# Just Watched my Favorite Pro-Gun Movie -- I Robot



## utskidad (Apr 6, 2013)

Just watched the story of an antigun fanatic who overcomes his ignorance and learns the true value of guns. In the final scene he tells the gun it would be stupid to arrest him, because guns don't kill people; people kill people. In the movie, the gun looks like a robot.

I think the only reason this film ever got made was the Democrats thought it spelled out a plan for Google to replace the slaves they lost in the Civil War.


----------



## 2full (Apr 8, 2010)

Oh no......another thread for Paddler to go crazy on


----------



## BPturkeys (Sep 13, 2007)

"I think the only reason this film ever got made was the Democrats thought it spelled out a plan for Google to replace the slaves they lost in the Civil War."

Speaking of prophetic movies...one's that have an actual chance of becoming a reality, in fact we are well on the way... the Republicans secret lovechild..."The Handmaid's Tale". Hello Gilead

Paddler need not jump in here, he probably see's the silliness of this whole tread...


----------



## Lone_Hunter (Oct 25, 2017)

Any halfway educated person at this point:





EDIT:
since this topic is pretty much DOA (IBTL) by one guy vaugley refrencing a topic that touchs on recent events in Texas, and another guy redirecting the topic to recent events reguarding leaked SCOTUS opinions, ill toss up this canned argument against gun control.
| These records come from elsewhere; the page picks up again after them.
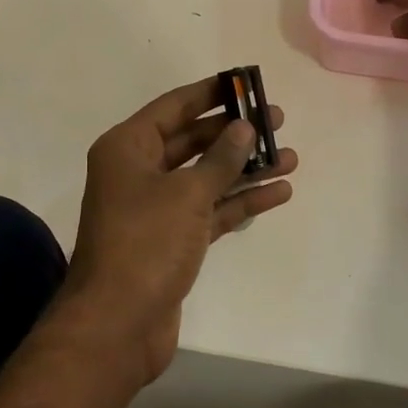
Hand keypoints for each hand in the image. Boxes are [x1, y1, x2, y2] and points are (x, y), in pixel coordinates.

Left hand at [60, 77, 298, 387]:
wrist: (118, 325)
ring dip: (245, 168)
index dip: (210, 93)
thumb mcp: (186, 194)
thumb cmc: (145, 244)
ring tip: (289, 156)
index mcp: (128, 148)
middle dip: (234, 132)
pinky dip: (239, 201)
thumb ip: (220, 159)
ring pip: (205, 177)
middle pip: (193, 141)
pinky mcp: (173, 240)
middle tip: (277, 120)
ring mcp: (155, 208)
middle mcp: (138, 172)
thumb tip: (244, 127)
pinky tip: (277, 192)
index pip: (174, 107)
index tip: (246, 82)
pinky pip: (210, 210)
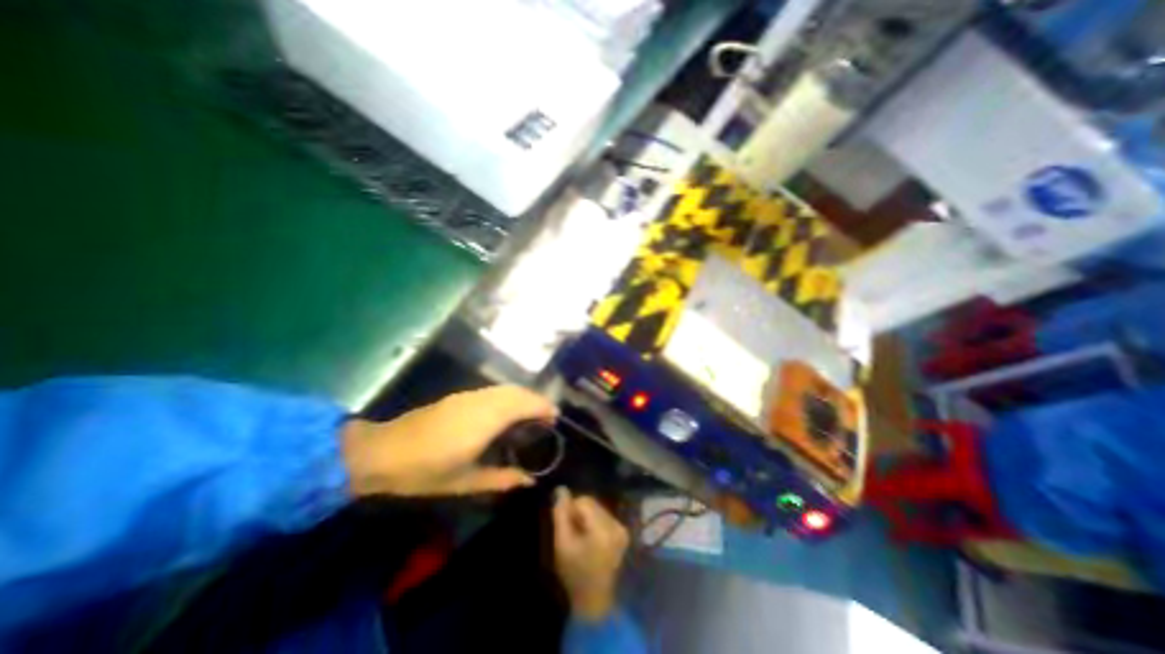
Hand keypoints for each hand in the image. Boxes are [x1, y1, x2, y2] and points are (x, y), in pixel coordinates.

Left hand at [339, 387, 556, 496]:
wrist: (381, 452)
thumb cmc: (424, 471)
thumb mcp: (465, 482)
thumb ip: (501, 479)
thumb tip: (529, 481)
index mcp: (486, 420)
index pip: (524, 403)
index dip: (543, 407)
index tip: (555, 418)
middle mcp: (481, 401)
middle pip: (517, 391)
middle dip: (536, 400)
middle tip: (546, 417)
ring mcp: (469, 396)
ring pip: (505, 388)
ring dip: (522, 396)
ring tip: (530, 414)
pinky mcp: (459, 396)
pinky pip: (493, 391)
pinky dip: (508, 396)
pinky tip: (506, 412)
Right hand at [553, 487, 627, 619]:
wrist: (594, 600)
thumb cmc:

Been on my desktop for years in a text file. (I'm done arguing the topic, because you'll never convince anti-gun people of an opinion that is counter to their core belief system, but by all means, save it, and copy and paste elsewhere if your into pounding your head against a wall.)
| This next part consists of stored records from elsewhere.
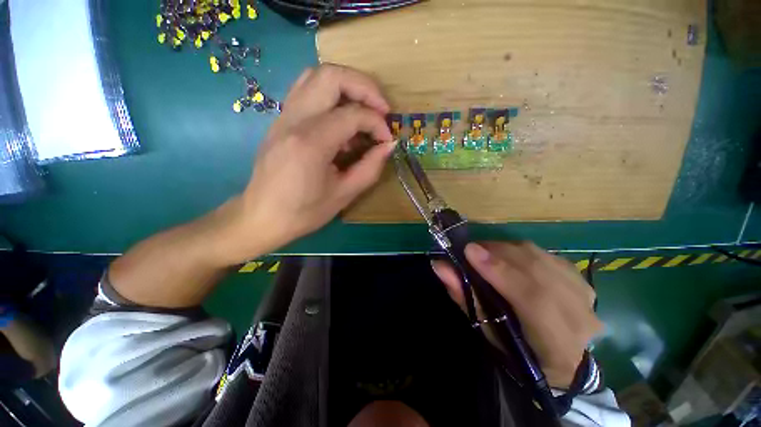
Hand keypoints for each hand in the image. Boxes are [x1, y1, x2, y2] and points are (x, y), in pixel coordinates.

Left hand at [229, 65, 395, 257]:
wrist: (261, 217)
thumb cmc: (303, 212)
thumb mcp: (344, 195)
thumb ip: (370, 168)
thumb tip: (388, 145)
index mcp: (310, 143)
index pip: (352, 114)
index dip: (377, 123)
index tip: (386, 139)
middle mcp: (294, 120)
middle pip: (331, 76)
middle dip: (364, 86)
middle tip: (381, 109)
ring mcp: (283, 116)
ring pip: (316, 75)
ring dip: (346, 85)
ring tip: (363, 109)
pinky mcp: (281, 120)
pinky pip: (306, 90)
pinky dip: (330, 94)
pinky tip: (341, 118)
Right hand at [431, 241, 602, 388]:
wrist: (560, 357)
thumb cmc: (516, 350)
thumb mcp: (486, 330)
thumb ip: (464, 296)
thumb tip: (439, 265)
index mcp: (556, 344)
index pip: (532, 299)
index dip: (499, 271)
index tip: (470, 251)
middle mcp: (579, 316)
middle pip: (536, 270)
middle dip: (498, 254)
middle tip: (471, 249)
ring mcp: (585, 295)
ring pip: (540, 257)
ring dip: (506, 250)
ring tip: (485, 252)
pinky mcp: (581, 278)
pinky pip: (544, 253)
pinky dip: (520, 251)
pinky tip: (507, 257)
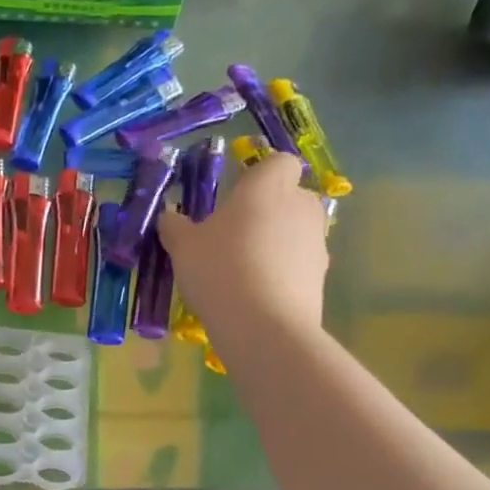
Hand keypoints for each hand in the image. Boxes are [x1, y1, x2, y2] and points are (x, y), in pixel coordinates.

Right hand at [157, 152, 330, 333]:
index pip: (279, 162)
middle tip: (234, 234)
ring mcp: (316, 243)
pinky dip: (283, 273)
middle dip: (268, 210)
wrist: (264, 327)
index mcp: (267, 187)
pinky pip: (300, 264)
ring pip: (297, 232)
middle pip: (291, 197)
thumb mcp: (182, 247)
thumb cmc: (219, 270)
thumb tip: (169, 217)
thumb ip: (174, 226)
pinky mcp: (321, 277)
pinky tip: (256, 295)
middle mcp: (300, 207)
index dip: (262, 174)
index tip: (238, 194)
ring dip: (276, 243)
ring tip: (243, 270)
> What is a gun? A gun is a singularly self contained instrument of power. As in every case power can be misused. When a government (or group) seeks to consolidate power unto itself (themselves) the misuse of that power is sure to occur. ("power corrupts, absolute power corrupts absolutely"). It is still far better to diffuse that power among the people than to give it to a single authority. The greater good is not to give our freedoms to a single group to have them decide our fate and the fate of future generations.
> 
> "Gun control" is not about reducing deaths it is always about consolidating power. The problem with consolidating power is that the misuse/abuse by armed governments has been shown to astronomically exceed the misuse/abuse done by armed individuals and small groups. Please look at history! Yes it is a sad fact of life that individual people kill other people but it pales in comparison to what armed governments do in a systematic application of unlimited power.
> 
> ...


----------



## Bax* (Dec 14, 2008)

Received some complaints on this thread and I tend to agree that this thread isn’t going to go anywhere productive. 

I’m going to shut it down


----------